Benign prostatic hyperplasia (BPH)
is not a single disease but a spectrum of symptoms arising
from different causes, according to new research in
the Journal of Urology. A simple blood test,
the authors suggest, could predict which patients are
likely to develop serious problems and bladder damage
as a result of the common condition.
It's long been obvious that some
cases of BPH are considerably more severe than others.
"We've known that not all BPH is the same; patients
experience different degrees of prostate enlargement
and experience different symptoms, ranging from none
to renal failure, but we didn't know why," University
of Pittsburgh urologist Dr Robert Getzenberg, lead author
of the study, said in a press release.
Now, researchers from Johns Hopkins
have found clear differences in the underlying disease
process by performing DNA microarray analysis on patients
with both symptomatic and asymptomatic disease. "What
we're looking at," said Dr Getzenberg, "is two diseases:
BPH that produces more mild symptoms and is less likely
to lead to bladder and other urinary tract damage, and
BPH that is highly symptomatic with increased potential
to do damage to the bladder."
SEVERITY
SCALE
The most important difference was the expression of
the androgen-related gene known as JM-27. The protein
expressed by this gene is prevalent in the testes, prostate
and uterus, but the quantities can vary widely. In fact,
on average it's 17 times more common in symptomatic
BPH patients than in age-matched controls without the
disease.
The finding led the Hopkins team
to speculate that a test for JM-27 levels might identify
those BPH patients most likely to develop troubling
symptoms. More than half of all men, it's now estimated,
will eventually develop some form of BPH.

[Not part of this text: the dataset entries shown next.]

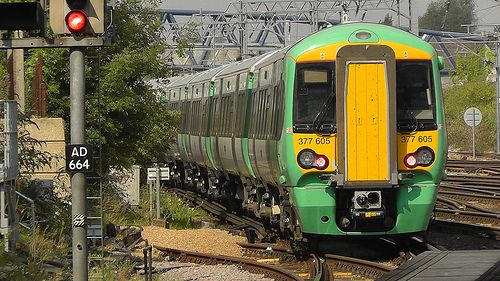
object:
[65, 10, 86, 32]
light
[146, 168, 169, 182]
sign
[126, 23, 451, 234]
train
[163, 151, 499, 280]
tracks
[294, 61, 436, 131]
windshield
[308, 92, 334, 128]
wiper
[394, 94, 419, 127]
wiper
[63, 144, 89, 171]
sign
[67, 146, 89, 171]
writing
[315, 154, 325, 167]
headlight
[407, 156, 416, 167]
headlight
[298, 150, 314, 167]
headlight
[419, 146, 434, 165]
headlight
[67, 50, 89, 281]
pole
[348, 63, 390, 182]
door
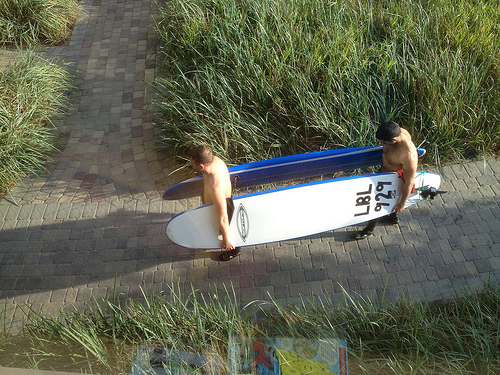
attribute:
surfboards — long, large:
[159, 166, 448, 258]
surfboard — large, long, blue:
[164, 144, 433, 193]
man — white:
[193, 139, 238, 255]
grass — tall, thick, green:
[152, 6, 499, 129]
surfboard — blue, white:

Using antibodies raised against
the cloned protein, the researchers devised an enzyme-linked
immunosorbent assay (ELISA) to detect JM-27 in serum
and tested it in 85 blood samples from patients with
known disease characteristics.
Twenty-nine of the patients had
no BPH symptoms or very mild ones, defined as an American
Urological Association (AUA) symptom score of 15 or
less, while 39 had symptomatic disease, with a score
of 16 to 32. Seventeen had confirmed prostate cancer,
but minimal urinary symptoms, with a maximum AUA score
of eight.
UNANSWERED
QUESTIONS
The worst symptoms of BPH often stem not from the enlarged
prostate gland itself, but from damage to the bladder
and urinary tract. The JM-27 protein appears closely
linked to the inflammatory processes behind this damage,
so one would expect it to be found at higher levels
in the tissue of symptomatic patients.
But the ELISA test measures blood
serum, not tissue samples, and so here the trend is
reversed the more severe the symptoms of BPH,
the lower the level of JM-27 in the blood. It may be,
the authors suggest, that receptors in the local tissue
are binding JM-27 more in patients with more severe
disease, leaving less free to find its way into the
serum. But an alternative hypothesis is that the disease
process is itself causing the degradation of JM-27 in
the serum of the most symptomatic individuals.
This is a question that would need
to be resolved if treatment decisions are to be based
on the test. Doxazosin, an alpha-blocker used to treat
symptomatic BPH, downregulates JM-27 synthesis. If JM-27
is already being degraded in severe cases of BPH, the
drug wouldn't do any good. Figuring out which drugs
work best on which form of the disease as differentiated
by JM-27 is the next step, Dr Getzenberg said.
SO
FAR, SO GOOD
For now, the team has produced a test for serum JM-27
that seems to distinguish symptomatic patients with
a high degree of sensitivity and specificity. When the
JM-27 cut-off is set at 16.55 ng/mL, the great majority
of severely symptomatic patients fall below the line
while most of the less troubled patients measure above
it. Six of the 29 asymptomatic patients would have been
misdiagnosed by the test, and just four of the 39 who
did have symptoms. This gives a sensitivity of 90% and
a specificity of 77%.
Prostate cancer patients, for their
part, scored similarly to those with asymptomatic BPH.
This, Dr Getzenberg said, vindicates the test as a predictor
of symptoms. "Our experiments show that the expression
of this marker is related to the presence of the severe
form of BPH and not to the size of the prostate or to
the presence or risk of prostate cancer."